Batching in a sink operator
Batching is used in a sink operator to transmit a batch of information that represents multiple tuples to the external system in a single operation.
When batching tuples, an implementation choice here is to either manage a batch of tuple objects, or manage the batch in the external system's Java™ API.
Batching using Tuple objects
When batching
tuples, the Operator.process()
adds the incoming
tuple object to a set of tuples. A separate batch processing method
receives the set of tuples and interacts with the external system's Java™ API to translate and transmit
the batch as efficiently as possible. The Java™ Operator sample class com.ibm.streams.operator.samples.patterns.TupleConsumer
provides
generic batching function that is based on a set of tuples.
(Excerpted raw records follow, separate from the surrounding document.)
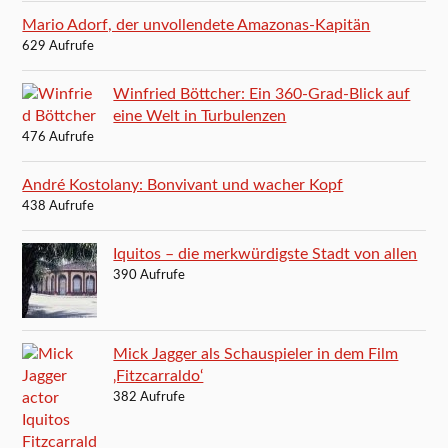
Mario Adorf, der unvollendete Amazonas-Kapitän
629 Aufrufe
Winfried Böttcher: Ein 360-Grad-Blick auf
eine Welt in Turbulenzen
476 Aufrufe
André Kostolany: Bonvivant und wacher Kopf
438 Aufrufe
Iquitos – die merkwürdigste Stadt von allen
390 Aufrufe
Mick Jagger als Schauspieler in dem Film
‚Fitzcarraldo‘
382 Aufrufe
Batching using the external system's Java™ API
For batching using the external
system's Java™ API, the Operator.process()
method
translates the tuple object, and then adds it to any batching mechanism
provided by the API. Then, the batch processing method would transmit
the batch to the external system. For example, with JDBC, the PreparedStatement API
information from the tuples would be translated into parameters and
added using addBatch()
, and then run later using executeBatch()
.
Batching considerations
- What defines a complete batch, for example, number of tuples, elapsed time, or memory consumption of the batch.
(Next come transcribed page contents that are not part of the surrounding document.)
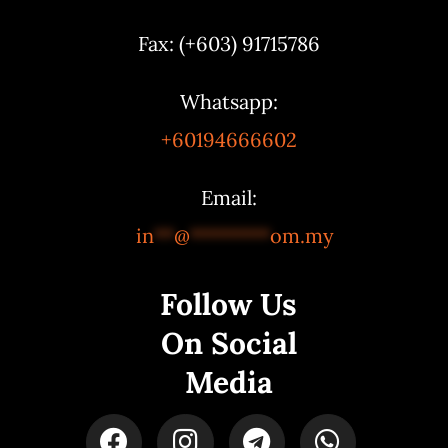
Fax: (+603) 91715786
Whatsapp:
+60194666602
Email:
in
**
@
********
om.my
Follow Us
On Social
Media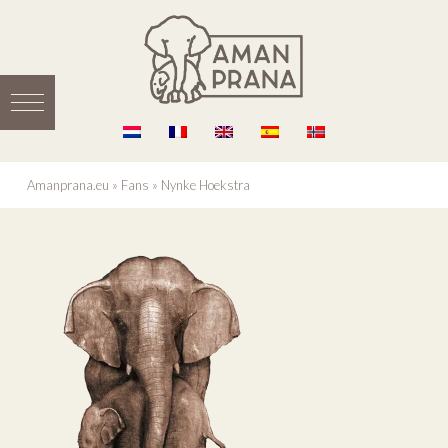
Amanprana.eu
»
Fans
»
Nynke Hoekstra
- How to handle final punctuation, which indicates no more tuples arrive and thus the processing of the operator can complete. Typically, the batch is processed even though it might be incomplete according to the definition of a complete batch.
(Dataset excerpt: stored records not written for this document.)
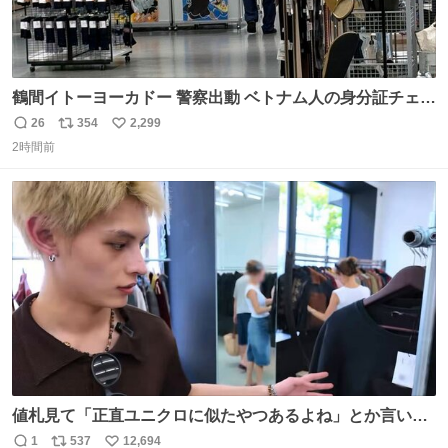
鶴間イトーヨーカドー 警察出動 ベトナム人の身分証チェッ
クを開店前に実施、店内まで見張りにきてます。不法滞在
26
354
2,299
返
リ
い
者は覚悟してお越しください。
2時間前
信
ポ
い
数
ス
ね
ト
数
数
値札見て「正直ユニクロに似たやつあるよね」とか言い出
すの好きすぎるWWWWWWWWWWWWW こちら側と同じ
1
537
12,694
- How to handle delays in tuple arrivals. In any stream, there might be delays in tuple arrivals, which would delay the transmission of the batch to the external system. This arrival delay might cause delays in responses as seen by the external system. For example, a dashboard might not be updated. Typically, this problem is solved by having a timeout where the incomplete batch is transmitted to the external system if there is no incoming tuple for some time.